## Joint position lists
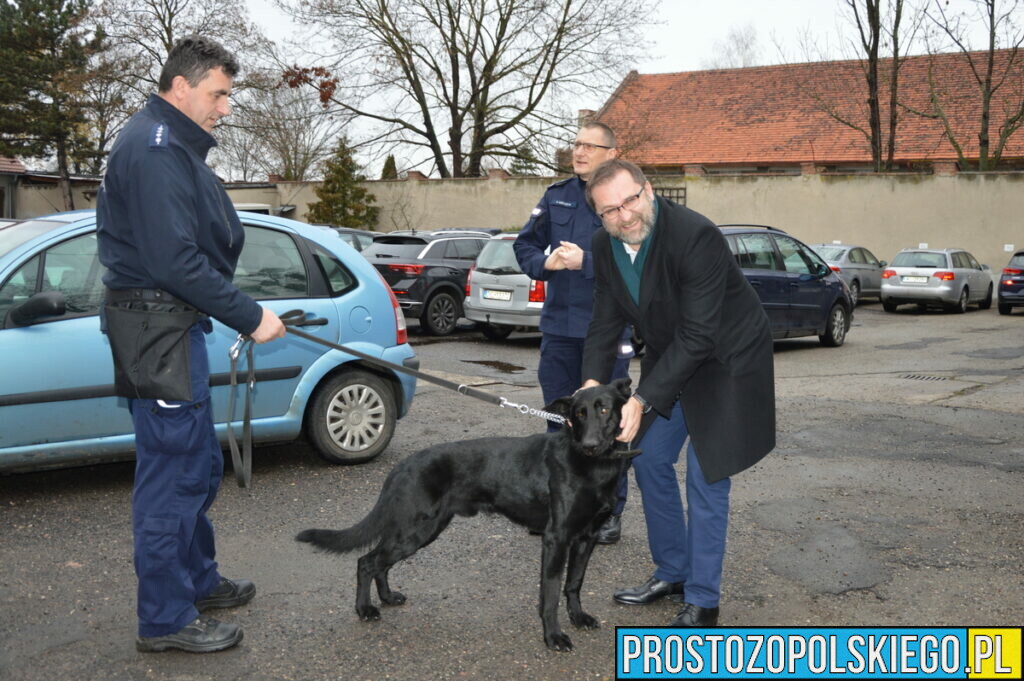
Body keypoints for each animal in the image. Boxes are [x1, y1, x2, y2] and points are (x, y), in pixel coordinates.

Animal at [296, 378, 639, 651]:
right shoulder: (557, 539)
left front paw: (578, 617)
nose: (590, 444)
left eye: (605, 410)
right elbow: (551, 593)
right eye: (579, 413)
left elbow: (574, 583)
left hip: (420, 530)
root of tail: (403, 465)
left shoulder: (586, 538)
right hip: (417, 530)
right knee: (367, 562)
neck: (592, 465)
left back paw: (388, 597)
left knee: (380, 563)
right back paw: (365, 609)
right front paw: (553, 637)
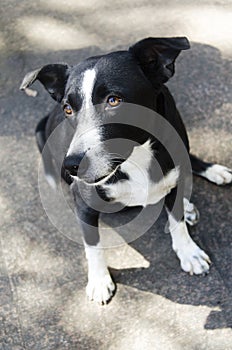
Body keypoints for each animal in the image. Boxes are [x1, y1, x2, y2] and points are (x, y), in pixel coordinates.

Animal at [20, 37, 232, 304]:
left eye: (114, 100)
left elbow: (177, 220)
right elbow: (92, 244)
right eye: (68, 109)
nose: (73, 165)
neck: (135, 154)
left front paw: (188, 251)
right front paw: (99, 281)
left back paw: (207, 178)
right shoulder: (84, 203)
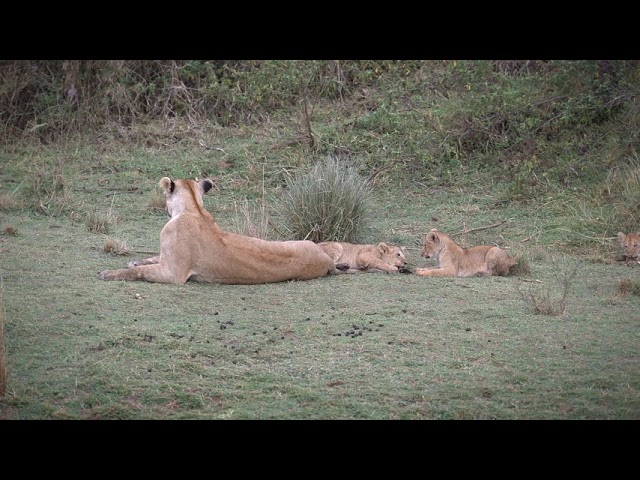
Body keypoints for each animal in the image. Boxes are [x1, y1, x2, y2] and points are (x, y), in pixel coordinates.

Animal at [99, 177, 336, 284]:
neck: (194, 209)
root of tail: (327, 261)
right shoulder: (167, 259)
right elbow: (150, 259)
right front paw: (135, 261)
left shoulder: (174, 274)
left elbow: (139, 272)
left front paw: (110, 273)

* * *

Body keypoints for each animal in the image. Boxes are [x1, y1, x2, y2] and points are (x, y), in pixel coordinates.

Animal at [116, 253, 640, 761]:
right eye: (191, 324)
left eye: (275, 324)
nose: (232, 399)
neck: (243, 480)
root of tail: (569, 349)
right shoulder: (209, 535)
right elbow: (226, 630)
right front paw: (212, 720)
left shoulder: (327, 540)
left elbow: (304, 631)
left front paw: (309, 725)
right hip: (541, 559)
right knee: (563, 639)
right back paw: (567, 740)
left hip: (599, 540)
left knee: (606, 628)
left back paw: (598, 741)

==

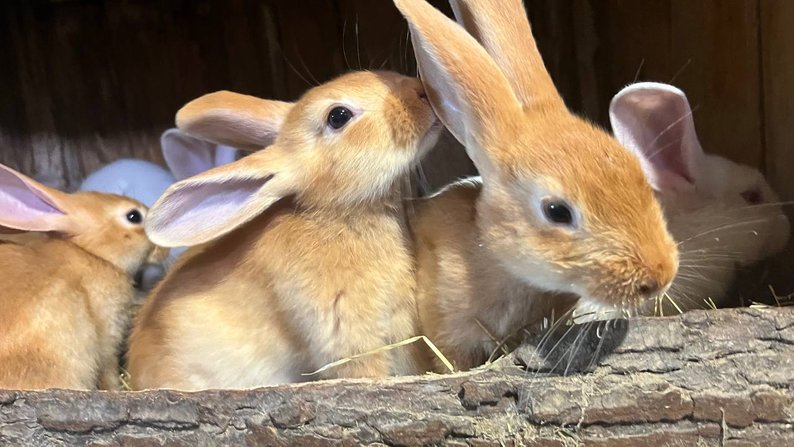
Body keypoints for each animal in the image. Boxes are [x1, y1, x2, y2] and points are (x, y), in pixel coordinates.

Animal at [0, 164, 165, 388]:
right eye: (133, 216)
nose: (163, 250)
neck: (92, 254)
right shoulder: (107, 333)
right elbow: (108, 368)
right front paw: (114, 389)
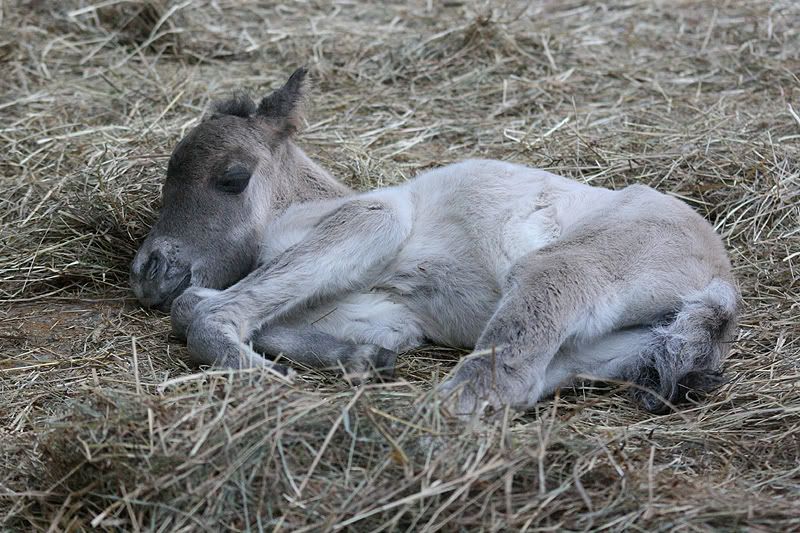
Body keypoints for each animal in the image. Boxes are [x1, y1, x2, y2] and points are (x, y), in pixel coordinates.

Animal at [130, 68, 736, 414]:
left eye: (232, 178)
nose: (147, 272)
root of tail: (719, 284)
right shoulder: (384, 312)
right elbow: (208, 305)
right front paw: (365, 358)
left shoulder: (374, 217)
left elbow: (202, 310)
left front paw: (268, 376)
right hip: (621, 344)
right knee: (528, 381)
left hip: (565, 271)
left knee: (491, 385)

## Work to be completed
Set down, unchanged, only those lines above that fall between the line with "right knee: (563, 639)" and the line with "left back paw: (598, 741)", the two end lines included.

## Task solution
right knee: (563, 639)
right back paw: (567, 740)
left hip: (599, 540)
left knee: (606, 628)
left back paw: (598, 741)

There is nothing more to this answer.